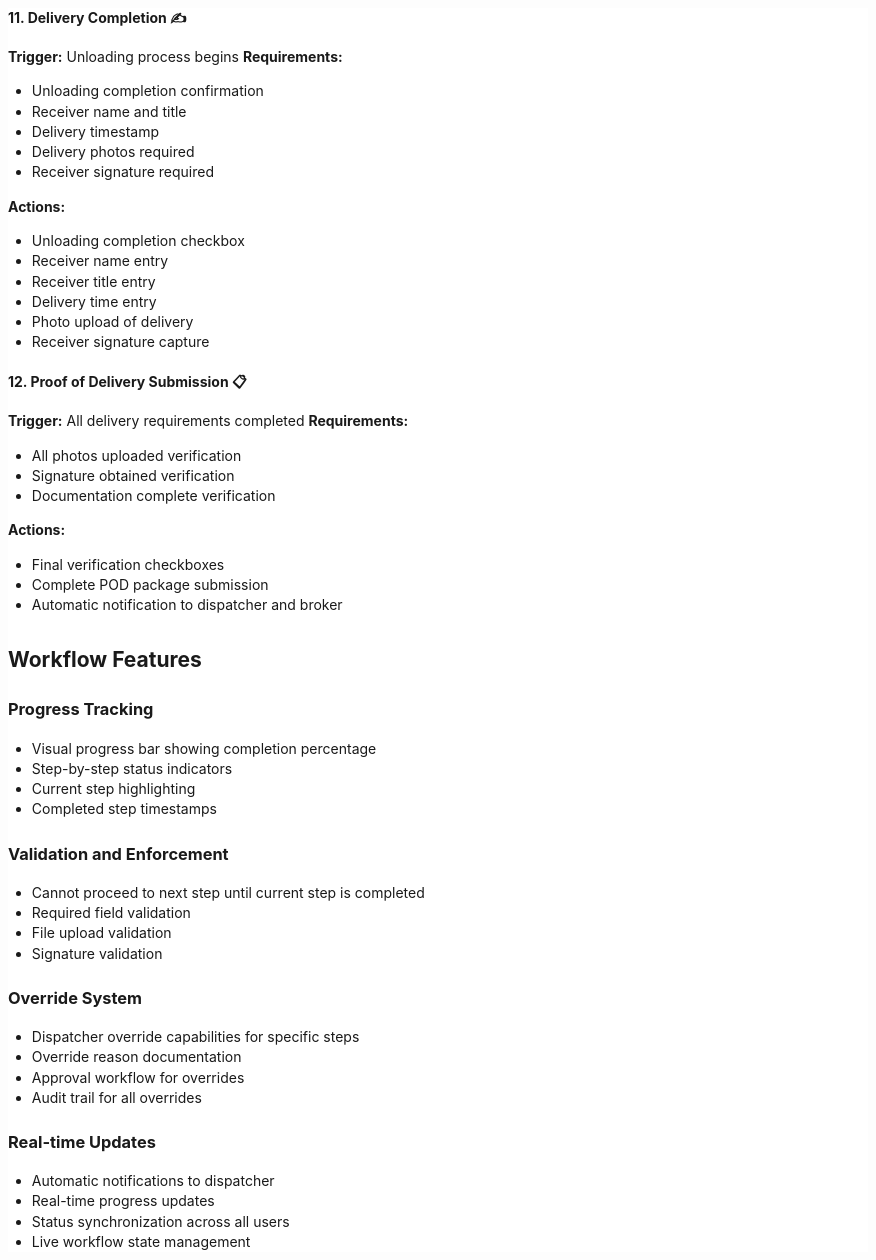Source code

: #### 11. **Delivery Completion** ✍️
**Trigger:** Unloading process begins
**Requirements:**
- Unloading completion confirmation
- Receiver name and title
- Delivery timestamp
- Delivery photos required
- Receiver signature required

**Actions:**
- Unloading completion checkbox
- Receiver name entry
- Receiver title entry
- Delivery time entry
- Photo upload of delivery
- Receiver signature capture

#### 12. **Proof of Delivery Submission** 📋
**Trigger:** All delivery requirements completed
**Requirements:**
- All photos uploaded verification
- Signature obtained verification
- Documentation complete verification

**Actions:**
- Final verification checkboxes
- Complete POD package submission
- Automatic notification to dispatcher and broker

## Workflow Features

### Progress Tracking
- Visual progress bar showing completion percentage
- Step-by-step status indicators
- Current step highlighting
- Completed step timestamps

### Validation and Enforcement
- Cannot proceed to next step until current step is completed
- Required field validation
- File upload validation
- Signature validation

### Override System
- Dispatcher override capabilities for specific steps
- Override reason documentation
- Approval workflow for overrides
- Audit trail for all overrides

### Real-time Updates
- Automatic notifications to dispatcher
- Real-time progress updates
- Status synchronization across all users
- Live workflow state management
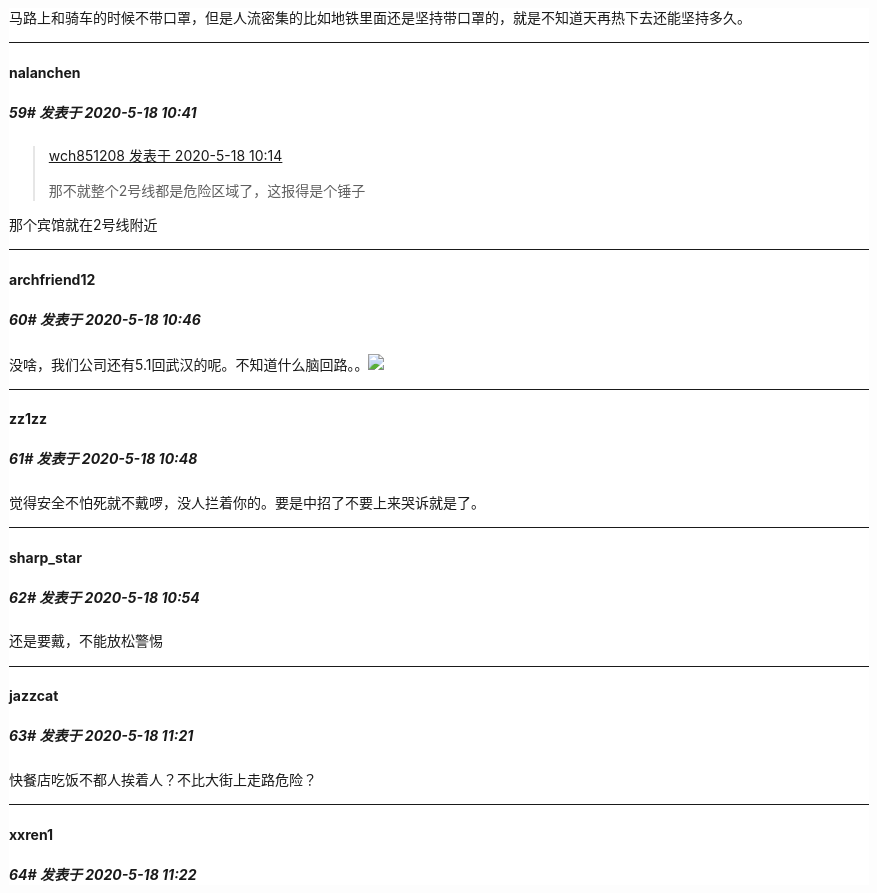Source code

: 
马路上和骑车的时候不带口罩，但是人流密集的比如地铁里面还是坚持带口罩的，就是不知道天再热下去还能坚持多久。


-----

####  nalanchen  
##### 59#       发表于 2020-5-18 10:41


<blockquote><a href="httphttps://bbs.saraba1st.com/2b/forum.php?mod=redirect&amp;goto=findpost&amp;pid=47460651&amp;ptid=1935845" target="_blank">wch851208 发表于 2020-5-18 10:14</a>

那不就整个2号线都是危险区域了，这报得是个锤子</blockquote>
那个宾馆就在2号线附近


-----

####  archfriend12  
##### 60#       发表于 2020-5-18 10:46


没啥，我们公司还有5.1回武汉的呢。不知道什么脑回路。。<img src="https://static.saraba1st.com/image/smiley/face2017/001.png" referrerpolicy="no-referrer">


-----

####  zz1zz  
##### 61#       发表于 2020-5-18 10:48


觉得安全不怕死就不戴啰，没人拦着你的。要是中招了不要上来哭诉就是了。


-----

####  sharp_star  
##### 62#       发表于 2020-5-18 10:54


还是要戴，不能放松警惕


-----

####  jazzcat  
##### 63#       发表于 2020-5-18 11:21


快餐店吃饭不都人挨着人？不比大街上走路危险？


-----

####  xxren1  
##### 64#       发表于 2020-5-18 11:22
——————————
■ About this exercise:
Without the pictures, return the listing above from its first line through the line that has "#### 12. **Proof of Delivery Submission** 📋".

■ Result of this task:
Source code

: #### 11. **Delivery Completion** ✍️
**Trigger:** Unloading process begins
**Requirements:**
- Unloading completion confirmation
- Receiver name and title
- Delivery timestamp
- Delivery photos required
- Receiver signature required

**Actions:**
- Unloading completion checkbox
- Receiver name entry
- Receiver title entry
- Delivery time entry
- Photo upload of delivery
- Receiver signature capture

#### 12. **Proof of Delivery Submission** 📋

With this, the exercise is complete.